Court Opinion

ID: 5573503
Source: CourtListenerOpinion
Date Created: 2022-01-11 01:17:46.488494+00
Date Added: 2024-06-11T08:35:50.689221
License: Public Domain

CandleR, J.
This was a suit on a promissory note, brought by the Putnam County Banking Company against J. W. Preston & Company, a partnership composed of J. W. Preston and E. M. Brown. Preston answered individually, admitting the execution of the note and assuming the burden of proving that he was not liable thereon. At the trial he introduced in evidence a contract of dissolution of the partnership between him and Brown, dated subsequently to the execution of the note sued on, by the terms of which Preston transferred to Brown all his interest in the assets *547of the firm and paid him a cash sum, and Brown assumed all the liabilities of the partnership. This contract was signed by Preston and by Brown, but there was nothing in the evidence to charge the plaintiff bank with notice of its contents or acquiescence in its terms. The defendant also offered in evidence a paper dated more than two years prior to the execution of the note sued on, which was as follows : “Eatonton, Ga., Eeby. 23, 1898. E. M. Brown and J. W. Preston have this day given their joint note to the Putnam County Banking Company for two thousand, one hundred, forty-eight and 16/100 dollars ($2,148.16), payable eight months from date at banking house of P. C.B. Co., Eatonton, Ga., said note to be discounted at P. C. B. Co., with privilege of renewing same at maturity, and also with the understanding that either party, maker of said note, may at any time before due reduce same in such amount as may be desired, receiving credit with interest on such payments at lO/o per annum, balance to be paid by each party as his interest may appear. This note is a joint note, on which each maker has received an equal amount, to be used in the business known as ‘ Little River Mills,’ Eatonton, Ga. [Signed] E. M. Brown, J. W. Preston, The Putnam County Bkg. Co.” The note which was the subject of the suit was dated November 5, 1900, was for $2,133.28 principal, and was due four months after date. The evidence does not disclose any connection between it and the note referred to in the paper just quoted. On motion of counsel for the plaintiff, both the contract of dissolution and the agreement with reference to the note for $2,148.16 were ruled out. No further evidence was offered by the defendant, and the court directed a verdict in favor of the plaintiff for the unpaid balance of the note sued on. The defendant excepted.

* **Exercise set**:
a) Rewrite the court opinion starting at the words "ID: 5573503" and ending after "CandleR, J.", with "Public Domain" changed to "Open License".
b) Please continue the court opinion on the promissory note suit from its final sentence onward.

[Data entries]
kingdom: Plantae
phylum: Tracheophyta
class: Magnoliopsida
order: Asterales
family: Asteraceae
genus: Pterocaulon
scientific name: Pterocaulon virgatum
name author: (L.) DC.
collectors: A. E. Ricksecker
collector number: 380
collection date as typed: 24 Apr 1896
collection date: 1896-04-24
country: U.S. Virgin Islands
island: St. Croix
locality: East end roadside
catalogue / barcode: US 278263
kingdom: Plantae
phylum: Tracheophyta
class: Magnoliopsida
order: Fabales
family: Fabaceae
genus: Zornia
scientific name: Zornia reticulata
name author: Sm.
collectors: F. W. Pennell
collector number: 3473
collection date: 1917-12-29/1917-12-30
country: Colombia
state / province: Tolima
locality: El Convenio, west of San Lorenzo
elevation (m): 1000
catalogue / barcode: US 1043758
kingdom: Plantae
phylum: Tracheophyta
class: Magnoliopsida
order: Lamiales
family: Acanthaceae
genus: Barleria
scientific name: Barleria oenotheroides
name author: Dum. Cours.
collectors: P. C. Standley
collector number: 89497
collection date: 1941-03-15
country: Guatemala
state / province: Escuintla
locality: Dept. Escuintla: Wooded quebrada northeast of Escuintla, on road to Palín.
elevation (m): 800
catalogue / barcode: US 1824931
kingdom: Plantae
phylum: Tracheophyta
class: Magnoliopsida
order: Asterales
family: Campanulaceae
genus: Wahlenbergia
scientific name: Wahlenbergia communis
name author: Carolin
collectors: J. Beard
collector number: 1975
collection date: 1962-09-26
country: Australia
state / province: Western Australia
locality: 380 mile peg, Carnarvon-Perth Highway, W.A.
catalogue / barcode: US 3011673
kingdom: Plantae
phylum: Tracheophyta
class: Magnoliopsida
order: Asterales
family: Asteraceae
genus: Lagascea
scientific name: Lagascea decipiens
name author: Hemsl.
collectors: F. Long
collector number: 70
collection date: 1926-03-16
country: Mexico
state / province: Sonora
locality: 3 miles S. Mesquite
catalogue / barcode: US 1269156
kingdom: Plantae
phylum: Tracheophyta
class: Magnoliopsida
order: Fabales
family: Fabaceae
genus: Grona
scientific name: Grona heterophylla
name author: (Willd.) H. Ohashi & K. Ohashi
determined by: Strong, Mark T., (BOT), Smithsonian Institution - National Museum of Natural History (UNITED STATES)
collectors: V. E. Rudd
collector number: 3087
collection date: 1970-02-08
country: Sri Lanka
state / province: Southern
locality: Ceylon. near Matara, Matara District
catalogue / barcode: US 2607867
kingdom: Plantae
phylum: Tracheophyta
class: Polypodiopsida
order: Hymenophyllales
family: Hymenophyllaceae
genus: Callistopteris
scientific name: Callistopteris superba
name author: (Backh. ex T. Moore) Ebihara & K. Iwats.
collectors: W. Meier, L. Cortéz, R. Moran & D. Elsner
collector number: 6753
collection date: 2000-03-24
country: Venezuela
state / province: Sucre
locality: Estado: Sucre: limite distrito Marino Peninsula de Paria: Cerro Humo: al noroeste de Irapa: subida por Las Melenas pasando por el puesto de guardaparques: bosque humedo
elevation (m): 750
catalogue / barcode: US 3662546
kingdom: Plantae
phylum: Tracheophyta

* **Task-by-task results**:
a)
ID: 5573503
Source: CourtListenerOpinion
Date Created: 2022-01-11 01:17:46.488494+00
Date Added: 2024-06-11T08:35:50.689221
License: Open License

CandleR, J.

b)
We find no. error in the ruling of the trial court. As before stated, there is nothing in the record to indicate that the bank had any notice of the existence of the contract of dissolution, much less that it acquiesced therein or received any benefit therefrom. The portion of the defendant’s plea which set up this contract as a defense to the action was plainly open to demurrer; and the fact that no demurrer was filed by the plaintiff does not render admissible evidence to sustain its contentions. See Patterson v. Ramspeck, 81 Ga. 808 (4). It is obvious, of course, that the contract between the plaintiff and the defendant could not be affected *548by an independent private agreement between the defendant and his partner, from which the plaintiff derived no advantage and of the existence of which it was not shown to have been aware.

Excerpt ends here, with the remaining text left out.